_Work request_. If a line in the records contains the string "harmonics", show that line.

※

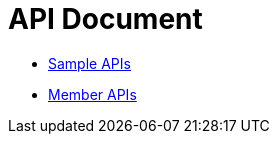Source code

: = API Document
:doctype: book
:icons: font
:source-highlighter: highlightjs
:toc: left
:toclevels: 4
:sectlinks:

- xref:sample.adoc[Sample APIs]
- xref:member.adoc[Member APIs]
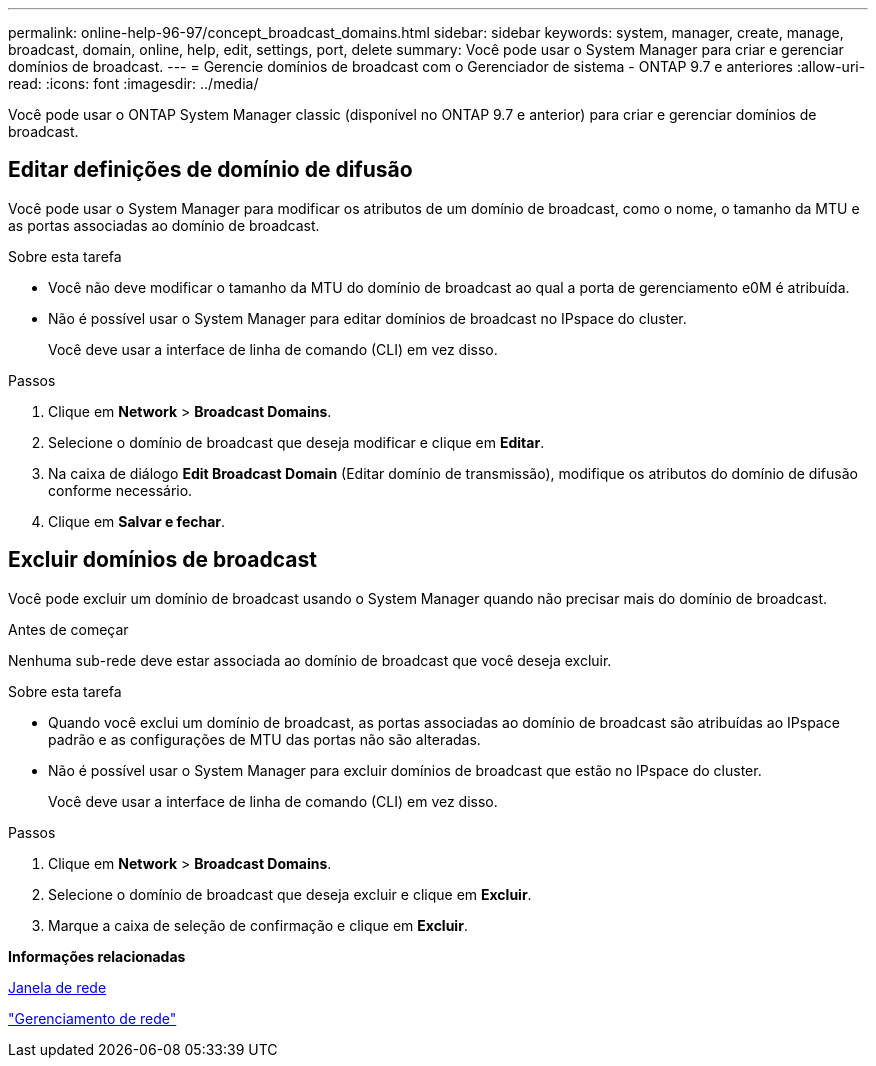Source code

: ---
permalink: online-help-96-97/concept_broadcast_domains.html 
sidebar: sidebar 
keywords: system, manager, create, manage, broadcast, domain, online, help, edit, settings, port, delete 
summary: Você pode usar o System Manager para criar e gerenciar domínios de broadcast. 
---
= Gerencie domínios de broadcast com o Gerenciador de sistema - ONTAP 9.7 e anteriores
:allow-uri-read: 
:icons: font
:imagesdir: ../media/


[role="lead"]
Você pode usar o ONTAP System Manager classic (disponível no ONTAP 9.7 e anterior) para criar e gerenciar domínios de broadcast.



== Editar definições de domínio de difusão

Você pode usar o System Manager para modificar os atributos de um domínio de broadcast, como o nome, o tamanho da MTU e as portas associadas ao domínio de broadcast.

.Sobre esta tarefa
* Você não deve modificar o tamanho da MTU do domínio de broadcast ao qual a porta de gerenciamento e0M é atribuída.
* Não é possível usar o System Manager para editar domínios de broadcast no IPspace do cluster.
+
Você deve usar a interface de linha de comando (CLI) em vez disso.



.Passos
. Clique em *Network* > *Broadcast Domains*.
. Selecione o domínio de broadcast que deseja modificar e clique em *Editar*.
. Na caixa de diálogo *Edit Broadcast Domain* (Editar domínio de transmissão), modifique os atributos do domínio de difusão conforme necessário.
. Clique em *Salvar e fechar*.




== Excluir domínios de broadcast

Você pode excluir um domínio de broadcast usando o System Manager quando não precisar mais do domínio de broadcast.

.Antes de começar
Nenhuma sub-rede deve estar associada ao domínio de broadcast que você deseja excluir.

.Sobre esta tarefa
* Quando você exclui um domínio de broadcast, as portas associadas ao domínio de broadcast são atribuídas ao IPspace padrão e as configurações de MTU das portas não são alteradas.
* Não é possível usar o System Manager para excluir domínios de broadcast que estão no IPspace do cluster.
+
Você deve usar a interface de linha de comando (CLI) em vez disso.



.Passos
. Clique em *Network* > *Broadcast Domains*.
. Selecione o domínio de broadcast que deseja excluir e clique em *Excluir*.
. Marque a caixa de seleção de confirmação e clique em *Excluir*.


*Informações relacionadas*

xref:reference_network_window.adoc[Janela de rede]

https://docs.netapp.com/us-en/ontap/networking/index.html["Gerenciamento de rede"]
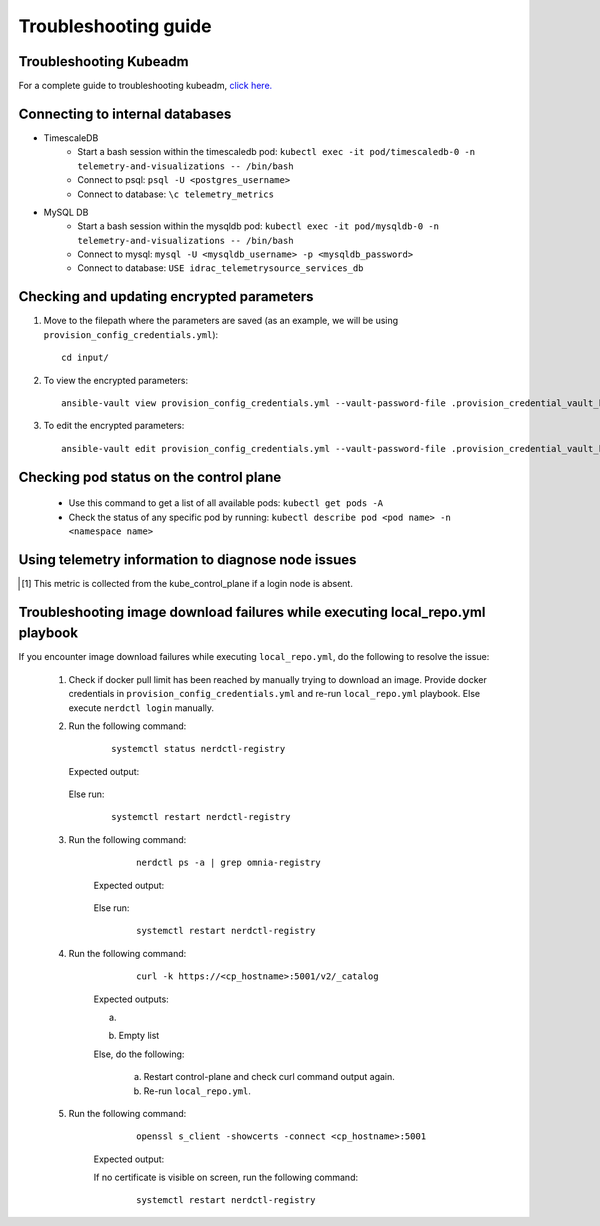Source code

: Troubleshooting guide
============================

Troubleshooting Kubeadm
------------------------

For a complete guide to troubleshooting kubeadm, `click here. <https://kubernetes.io/docs/setup/production-environment/tools/kubeadm/troubleshooting-kubeadm/>`_

Connecting to internal databases
------------------------------------
* TimescaleDB
    * Start a bash session within the timescaledb pod: ``kubectl exec -it pod/timescaledb-0 -n telemetry-and-visualizations -- /bin/bash``
    * Connect to psql: ``psql -U <postgres_username>``
    * Connect to database: ``\c telemetry_metrics``
* MySQL DB
    * Start a bash session within the mysqldb pod: ``kubectl exec -it pod/mysqldb-0 -n telemetry-and-visualizations -- /bin/bash``
    * Connect to mysql: ``mysql -U <mysqldb_username> -p <mysqldb_password>``
    * Connect to database: ``USE idrac_telemetrysource_services_db``

Checking and updating encrypted parameters
-----------------------------------------------

1. Move to the filepath where the parameters are saved (as an example, we will be using ``provision_config_credentials.yml``): ::

        cd input/

2. To view the encrypted parameters: ::

        ansible-vault view provision_config_credentials.yml --vault-password-file .provision_credential_vault_key


3. To edit the encrypted parameters: ::

        ansible-vault edit provision_config_credentials.yml --vault-password-file .provision_credential_vault_key


Checking pod status on the control plane
--------------------------------------------
   * Use this command to get a list of all available pods: ``kubectl get pods -A``
   * Check the status of any specific pod by running: ``kubectl describe pod <pod name> -n <namespace name>``

Using telemetry information to diagnose node issues
----------------------------------------------------

.. csv-table:: Regular telemetry metrics
   :file: ../Tables/Metrics_Regular.csv
   :header-rows: 1
   :keepspace:

.. [1] This metric is collected from the kube_control_plane if a login node is absent.

.. csv-table:: Health telemetry metrics
   :file: ../Tables/Metrics_Health.csv
   :header-rows: 1
   :keepspace:


.. csv-table:: GPU telemetry metrics
   :file: ../Tables/Metrics_GPU.csv
   :header-rows: 1
   :keepspace:



.. |Dashboard| image:: ../images/Visualization/DashBoardIcon.png
    :height: 25px


Troubleshooting image download failures while executing local_repo.yml playbook
--------------------------------------------------------------------------------

If you encounter image download failures while executing ``local_repo.yml``, do the following to resolve the issue:

    1. Check if docker pull limit has been reached by manually trying to download an image. Provide docker credentials in ``provision_config_credentials.yml`` and re-run ``local_repo.yml`` playbook. Else execute ``nerdctl login`` manually.

    2. Run the following command:

            ::

                systemctl status nerdctl-registry

       Expected output:

            .. image:: ../images/image_failure_output_s2.png


       Else run:

            ::

                systemctl restart nerdctl-registry

    3. Run the following command:

            ::

                nerdctl ps -a | grep omnia-registry

        Expected output:

            .. image:: ../images/image_failure_output_s3.png


        Else run:

            ::

                systemctl restart nerdctl-registry

    4. Run the following command:

            ::

                curl -k https://<cp_hostname>:5001/v2/_catalog

        Expected outputs:

        a. .. image:: ../images/image_failure_output_s4.png
        b. Empty list

        Else, do the following:

            a. Restart control-plane and check curl command output again.
            b. Re-run ``local_repo.yml``.

    5. Run the following command:

            ::

                openssl s_client -showcerts -connect <cp_hostname>:5001

        Expected output:

        .. image:: ../images/image_failure_output_s5.png

            * Verify that the certificate is valid and ``CN=private_registry``.
            * Certificate shown by this command output should be the same as output present at ``/etc/containerd/certs.d/<cp_hostname>5001/ca.crt``.

        If no certificate is visible on screen, run the following command:

            ::

                    systemctl restart nerdctl-registry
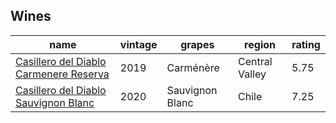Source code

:
** Wines

#+attr_html: :class wines-table
|                                                                                name | vintage |          grapes |         region | rating |
|-------------------------------------------------------------------------------------+---------+-----------------+----------------+--------|
| [[barberry:/wines/ee50b000-a312-4fce-b420-744aaa529116][Casillero del Diablo Carmenere Reserva]] |    2019 |       Carménère | Central Valley |   5.75 |
|   [[barberry:/wines/82ef2f7d-3296-4f4c-83e9-42bd04688e9a][Casillero del Diablo Sauvignon Blanc]] |    2020 | Sauvignon Blanc |          Chile |   7.25 |
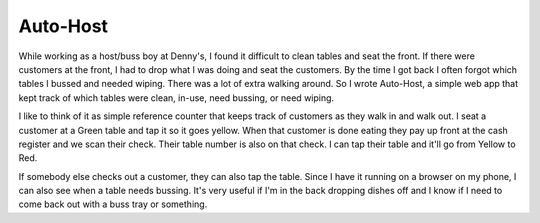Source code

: Auto-Host
=========

While working as a host/buss boy at Denny's, I found it difficult to clean
tables and seat the front. If there were customers at the front, I had to drop
what I was doing and seat the customers. By the time I got back I often forgot
which tables I bussed and needed wiping. There was a lot of extra walking around.
So I wrote Auto-Host, a simple web app that kept track of which tables were clean,
in-use, need bussing, or need wiping.

.. image:: https://i.imgur.com/vok5mBq.gif

I like to think of it as simple reference counter that keeps track of customers
as they walk in and walk out. I seat a customer at a Green table and tap it so 
it goes yellow. When that customer is done eating they pay up front at the cash
register and we scan their check. Their table number is also on that check. I 
can tap their table and it'll go from Yellow to Red.

If somebody else checks out a customer, they can also tap the table. Since I have
it running on a browser on my phone, I can also see when a table needs bussing.
It's very useful if I'm in the back dropping dishes off and I know if I need to
come back out with a buss tray or something.
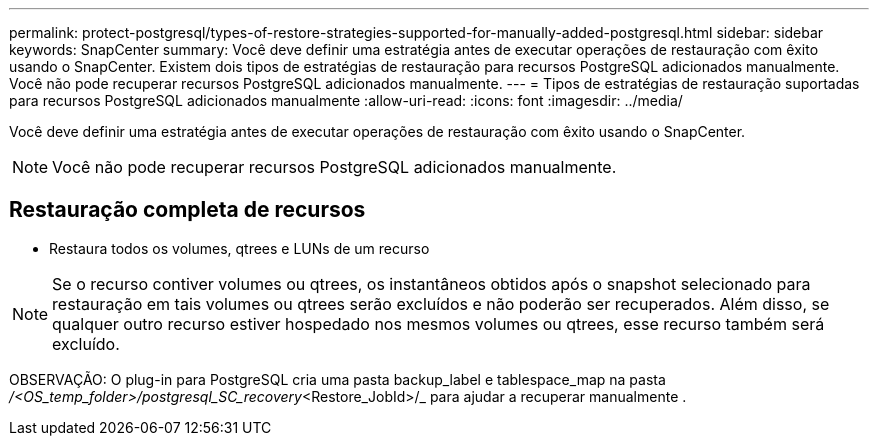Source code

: ---
permalink: protect-postgresql/types-of-restore-strategies-supported-for-manually-added-postgresql.html 
sidebar: sidebar 
keywords: SnapCenter 
summary: Você deve definir uma estratégia antes de executar operações de restauração com êxito usando o SnapCenter. Existem dois tipos de estratégias de restauração para recursos PostgreSQL adicionados manualmente. Você não pode recuperar recursos PostgreSQL adicionados manualmente. 
---
= Tipos de estratégias de restauração suportadas para recursos PostgreSQL adicionados manualmente
:allow-uri-read: 
:icons: font
:imagesdir: ../media/


[role="lead"]
Você deve definir uma estratégia antes de executar operações de restauração com êxito usando o SnapCenter.


NOTE: Você não pode recuperar recursos PostgreSQL adicionados manualmente.



== Restauração completa de recursos

* Restaura todos os volumes, qtrees e LUNs de um recurso



NOTE: Se o recurso contiver volumes ou qtrees, os instantâneos obtidos após o snapshot selecionado para restauração em tais volumes ou qtrees serão excluídos e não poderão ser recuperados. Além disso, se qualquer outro recurso estiver hospedado nos mesmos volumes ou qtrees, esse recurso também será excluído.

OBSERVAÇÃO: O plug-in para PostgreSQL cria uma pasta backup_label e tablespace_map na pasta _/<OS_temp_folder>/postgresql_SC_recovery_<Restore_JobId>/_ para ajudar a recuperar manualmente .
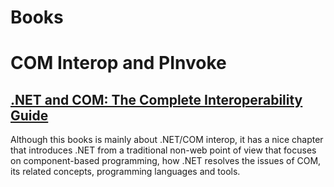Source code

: * Books

* COM Interop and PInvoke

** [[https://www.worldcat.org/title/net-and-com/oclc/1027152755&referer=brief_results][.NET and COM: The Complete Interoperability Guide]]

Although this books is mainly about .NET/COM interop, it has a nice chapter that introduces .NET from a traditional non-web point of view
that focuses on component-based programming, how .NET resolves the issues of COM, its related concepts, programming languages and tools.
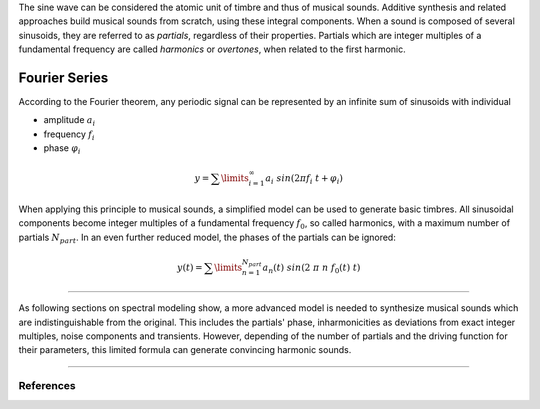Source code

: .. title: Additive & Spectral: Introduction
.. slug: spectral-intr
.. date: 2020-05-02 09:39:13 UTC
.. tags:
.. category: _sound_synthesis:spectral
.. link:
.. description:
.. type: text
.. has_math: true
.. priority: 0


The sine wave can be considered the atomic unit of timbre and thus of musical sounds.
Additive synthesis and related approaches build musical sounds from scratch, using these integral components. When a sound is composed of several sinusoids, they are referred to as *partials*, regardless of their properties. Partials which are integer multiples of a fundamental frequency are called *harmonics* or *overtones*, when related to the first harmonic.


==============
Fourier Series
==============

According to the Fourier theorem, any periodic signal can be represented by an infinite sum of sinusoids with individual

-  amplitude :math:`a_i`
-  frequency :math:`f_i`
-  phase :math:`\varphi_i`

.. math::

	\displaystyle y = \sum\limits_{i=1}^{\infty} a_i \ sin(2 \pi f_i \ t +\varphi_i )


When applying this principle to musical sounds,
a simplified model can be used to generate basic timbres.
All sinusoidal components become integer multiples of
a fundamental frequency :math:`f_0`, so called harmonics,
with a maximum number of partials :math:`N_{part}`.
In an even further reduced model, the phases of the partials
can be ignored:

.. math::

	\displaystyle y (t) = \sum\limits_{n=1}^{N_{part}} a_n(t) \ sin(2 \ \pi \ n \ f_0 (t)  \ t)



-----

As following sections on spectral modeling show, a more advanced model is needed
to synthesize musical sounds which are indistinguishable from the original.
This includes the partials' phase, inharmonicities as deviations from
exact integer multiples, noise components and transients.
However, depending of the number of partials and the
driving function for their parameters, this limited
formula can generate convincing  harmonic sounds.

-----

References
----------


.. publication_list:: bibtex/spectral_intro.bib
	   :style: unsrt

※

_The answer_.
Additive synthesis and related approaches build musical sounds from scratch, using these integral components. When a sound is composed of several sinusoids, they are referred to as *partials*, regardless of their properties. Partials which are integer multiples of a fundamental frequency are called *harmonics* or *overtones*, when related to the first harmonic.
a fundamental frequency :math:`f_0`, so called harmonics,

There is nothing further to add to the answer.